BEGIN Source passage

Viral video: The Indian-American community, along with the Federation of Indian Associations NY-NJ-CT-NE (FIA) held a celebration at iconic Times Square in New York on Thursday (December 7) to mark the historic announcement of Garba’s inclusion in the UNESCO's Intangible Cultural Heritage List. The video of the same has gone viral on social media. People, wearing traditional Gujarati dress, were seen performing Garba on the famous song ‘Dhol baaje’, among a huge crowd in a pleasant evening.
Gujarat'’s popular Garba dance was included in the Representative List of Intangible Cultural Heritage (ICH) of Humanity by UNESCO.
The inclusion has been made under the provisions of the 2003 Convention for the Safeguarding of Intangible Cultural Heritage during the 18th meeting of the Intergovernmental Committee for the Safeguarding of the Intangible Cultural Heritage which began in Kasane, Botswana on Tuesday (December 5).

END Source passage
BEGIN Information given

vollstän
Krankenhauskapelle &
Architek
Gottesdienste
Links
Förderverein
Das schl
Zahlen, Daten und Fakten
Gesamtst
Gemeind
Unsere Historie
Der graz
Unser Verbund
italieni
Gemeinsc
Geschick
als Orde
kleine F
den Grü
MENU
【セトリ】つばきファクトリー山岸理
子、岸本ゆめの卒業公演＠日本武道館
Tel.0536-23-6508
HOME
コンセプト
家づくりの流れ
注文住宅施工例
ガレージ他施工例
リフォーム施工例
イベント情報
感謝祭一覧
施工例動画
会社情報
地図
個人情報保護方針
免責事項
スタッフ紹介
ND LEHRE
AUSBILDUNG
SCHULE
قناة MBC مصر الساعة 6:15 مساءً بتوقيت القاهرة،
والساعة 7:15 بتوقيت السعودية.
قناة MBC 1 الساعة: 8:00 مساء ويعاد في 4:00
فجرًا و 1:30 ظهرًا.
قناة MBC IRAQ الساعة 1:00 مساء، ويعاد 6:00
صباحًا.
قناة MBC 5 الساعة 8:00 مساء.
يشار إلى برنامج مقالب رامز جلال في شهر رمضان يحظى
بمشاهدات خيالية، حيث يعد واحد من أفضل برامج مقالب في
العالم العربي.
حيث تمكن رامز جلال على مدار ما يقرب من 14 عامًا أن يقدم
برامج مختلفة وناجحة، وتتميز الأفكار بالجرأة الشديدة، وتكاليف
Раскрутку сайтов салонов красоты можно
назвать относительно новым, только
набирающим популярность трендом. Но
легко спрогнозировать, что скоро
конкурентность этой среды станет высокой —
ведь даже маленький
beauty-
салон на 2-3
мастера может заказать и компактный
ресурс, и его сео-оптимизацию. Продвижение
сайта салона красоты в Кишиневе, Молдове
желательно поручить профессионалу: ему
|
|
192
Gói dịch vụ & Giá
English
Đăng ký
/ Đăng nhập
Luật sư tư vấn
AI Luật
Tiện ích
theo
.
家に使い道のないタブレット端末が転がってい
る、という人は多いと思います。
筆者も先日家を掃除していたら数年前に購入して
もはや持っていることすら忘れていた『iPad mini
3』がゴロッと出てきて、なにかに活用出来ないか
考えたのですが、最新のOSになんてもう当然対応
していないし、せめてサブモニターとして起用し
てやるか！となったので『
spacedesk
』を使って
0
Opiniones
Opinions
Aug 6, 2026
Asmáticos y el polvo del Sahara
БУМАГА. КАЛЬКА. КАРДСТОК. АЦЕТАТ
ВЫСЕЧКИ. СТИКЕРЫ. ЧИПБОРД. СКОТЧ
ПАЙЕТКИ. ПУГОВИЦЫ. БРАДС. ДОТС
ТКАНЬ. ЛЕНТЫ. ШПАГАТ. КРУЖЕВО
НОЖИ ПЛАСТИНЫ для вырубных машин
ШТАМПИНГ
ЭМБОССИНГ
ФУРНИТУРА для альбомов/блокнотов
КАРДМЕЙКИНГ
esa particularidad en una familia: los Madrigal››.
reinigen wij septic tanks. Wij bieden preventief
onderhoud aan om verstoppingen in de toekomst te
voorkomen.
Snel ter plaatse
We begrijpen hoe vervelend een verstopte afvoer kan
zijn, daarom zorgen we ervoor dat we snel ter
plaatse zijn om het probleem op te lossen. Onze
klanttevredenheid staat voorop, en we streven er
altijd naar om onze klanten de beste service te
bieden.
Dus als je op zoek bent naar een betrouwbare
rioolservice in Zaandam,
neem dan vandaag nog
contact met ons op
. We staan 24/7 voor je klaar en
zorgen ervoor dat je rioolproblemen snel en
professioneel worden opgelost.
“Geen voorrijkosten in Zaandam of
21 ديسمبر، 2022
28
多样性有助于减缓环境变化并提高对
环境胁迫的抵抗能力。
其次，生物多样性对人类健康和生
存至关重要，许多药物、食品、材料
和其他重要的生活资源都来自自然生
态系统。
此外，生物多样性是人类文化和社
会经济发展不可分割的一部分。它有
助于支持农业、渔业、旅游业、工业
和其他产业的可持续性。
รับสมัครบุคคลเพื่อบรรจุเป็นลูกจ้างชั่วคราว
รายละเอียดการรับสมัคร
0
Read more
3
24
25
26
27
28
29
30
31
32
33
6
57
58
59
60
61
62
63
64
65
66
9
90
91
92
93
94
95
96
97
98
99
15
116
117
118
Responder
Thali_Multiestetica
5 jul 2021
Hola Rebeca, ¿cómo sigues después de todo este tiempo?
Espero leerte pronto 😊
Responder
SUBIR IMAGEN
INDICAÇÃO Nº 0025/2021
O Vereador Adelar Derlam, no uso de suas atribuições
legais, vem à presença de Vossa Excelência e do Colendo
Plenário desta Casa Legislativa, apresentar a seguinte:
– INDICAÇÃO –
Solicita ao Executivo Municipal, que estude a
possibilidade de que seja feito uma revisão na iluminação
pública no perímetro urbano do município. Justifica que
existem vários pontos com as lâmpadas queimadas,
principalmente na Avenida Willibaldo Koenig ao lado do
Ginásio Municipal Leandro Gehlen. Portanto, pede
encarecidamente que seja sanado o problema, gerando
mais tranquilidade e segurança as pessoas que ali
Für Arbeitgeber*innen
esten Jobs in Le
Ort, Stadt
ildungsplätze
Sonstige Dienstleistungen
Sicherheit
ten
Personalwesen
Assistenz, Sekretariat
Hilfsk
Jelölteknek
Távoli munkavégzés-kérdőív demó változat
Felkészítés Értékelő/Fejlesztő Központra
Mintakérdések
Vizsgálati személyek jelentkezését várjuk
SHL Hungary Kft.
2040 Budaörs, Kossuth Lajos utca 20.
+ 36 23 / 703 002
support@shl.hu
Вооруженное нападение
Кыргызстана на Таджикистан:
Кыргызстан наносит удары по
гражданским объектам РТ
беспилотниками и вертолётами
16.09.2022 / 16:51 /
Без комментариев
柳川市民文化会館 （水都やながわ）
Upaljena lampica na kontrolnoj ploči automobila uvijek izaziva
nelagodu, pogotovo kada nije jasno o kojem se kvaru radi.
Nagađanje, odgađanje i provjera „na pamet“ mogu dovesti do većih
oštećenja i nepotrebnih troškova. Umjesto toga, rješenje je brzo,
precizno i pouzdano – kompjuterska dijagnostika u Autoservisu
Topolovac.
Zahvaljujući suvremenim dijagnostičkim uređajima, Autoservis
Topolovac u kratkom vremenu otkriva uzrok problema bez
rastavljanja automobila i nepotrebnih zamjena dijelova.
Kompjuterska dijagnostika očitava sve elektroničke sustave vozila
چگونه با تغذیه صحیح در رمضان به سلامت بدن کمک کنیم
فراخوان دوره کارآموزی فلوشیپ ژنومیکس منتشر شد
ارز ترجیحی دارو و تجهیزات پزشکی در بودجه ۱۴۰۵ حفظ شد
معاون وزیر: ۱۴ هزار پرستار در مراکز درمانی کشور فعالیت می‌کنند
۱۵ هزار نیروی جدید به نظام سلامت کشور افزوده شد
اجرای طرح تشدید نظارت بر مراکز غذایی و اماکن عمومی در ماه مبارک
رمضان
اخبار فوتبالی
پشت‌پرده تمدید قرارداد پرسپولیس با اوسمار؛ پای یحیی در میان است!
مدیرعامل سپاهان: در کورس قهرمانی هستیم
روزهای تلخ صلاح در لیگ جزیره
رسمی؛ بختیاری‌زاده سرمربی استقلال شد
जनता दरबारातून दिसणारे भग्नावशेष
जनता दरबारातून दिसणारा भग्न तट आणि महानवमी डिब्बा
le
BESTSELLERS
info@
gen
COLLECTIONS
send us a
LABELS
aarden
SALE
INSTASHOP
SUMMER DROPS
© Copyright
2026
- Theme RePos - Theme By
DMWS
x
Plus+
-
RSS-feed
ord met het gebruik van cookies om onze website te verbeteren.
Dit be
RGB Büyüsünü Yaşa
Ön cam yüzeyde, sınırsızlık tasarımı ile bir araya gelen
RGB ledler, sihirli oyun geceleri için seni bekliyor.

END Information given

Problem set:
**A.** Name every organization or official body that the news report on Garba mentions.
**B.** Answer these questions from the news report on Garba.
(i) In which location was the celebration held?
(ii) To which song did people perform Garba?
(iii) Where did the 18th meeting of the Intergovernmental Committee begin?
**C.** Write the next part of the news report on Garba, beginning after its final sentence.
The records have no connection to the news report on Garba.

Answers to the exercise:
**A.**
- Federation of Indian Associations NY-NJ-CT-NE (FIA)
- UNESCO
- Intergovernmental Committee for the Safeguarding of the Intangible Cultural Heritage

**B.**
(i) Times Square in New York
(ii) 'Dhol baaje'
(iii) Kasane, Botswana

**C.**
“Garba of Gujarat is the 15th ICH element from India to join this list. This inscription underscores Garba’s pivotal role as a unifying force that fosters social and gender inclusivity.
“Garba as a dance form is entrenched deeply in ritualistic and devotional roots, involving people from all walks of life and it continues to thrive as a vibrant living tradition bringing communities together,” an official release said.
PM Modi’s reaction to massive development
Prime Minister Narendra Modi hailed the move and called Garba a celebration of life.
“Garba is a celebration of life, unity and our deep-rooted traditions. Its inscription on the Intangible Heritage List showcases to the world the beauty of Indian culture. This honour inspires us to preserve and promote our heritage for future generations. Congrats for this global acknowledgment,” PM Modi posted on X.
Garba is a ritualistic and devotional dance that is performed on the occasion of the festival of Navratri which is dedicated to the worship of the feminine energy or 'Shakti', the UNESCO website said. The dance takes place around a perforated earthenware pot lit with an oil lamp, or an image of the mother goddess Amba.